§ **DIRECTIONS**
The answer should contain only the lines running from the line with "تالار پدیده پارسیان در تهران" to the end of the material, reproduced verbatim.

§ **DATA TO USE**

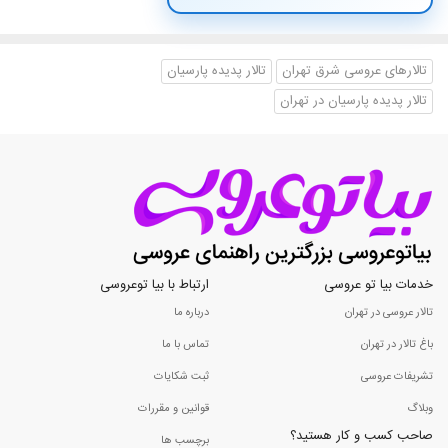
تالارهای عروسی شرق تهران
تالار پدیده پارسیان
تالار پدیده پارسیان در تهران
خدمات بیا تو عروسی
ارتباط با بیا توعروسی
تالار عروسی در تهران
درباره ما
باغ تالار در تهران
تماس با ما
تشریفات عروسی
ثبت شکایات
وبلاگ
قوانین و مقررات
صاحب کسب و کار هستید؟
برچسب ها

§ **YOUR SOLUTION**
تالار پدیده پارسیان در تهران
خدمات بیا تو عروسی
ارتباط با بیا توعروسی
تالار عروسی در تهران
درباره ما
باغ تالار در تهران
تماس با ما
تشریفات عروسی
ثبت شکایات
وبلاگ
قوانین و مقررات
صاحب کسب و کار هستید؟
برچسب ها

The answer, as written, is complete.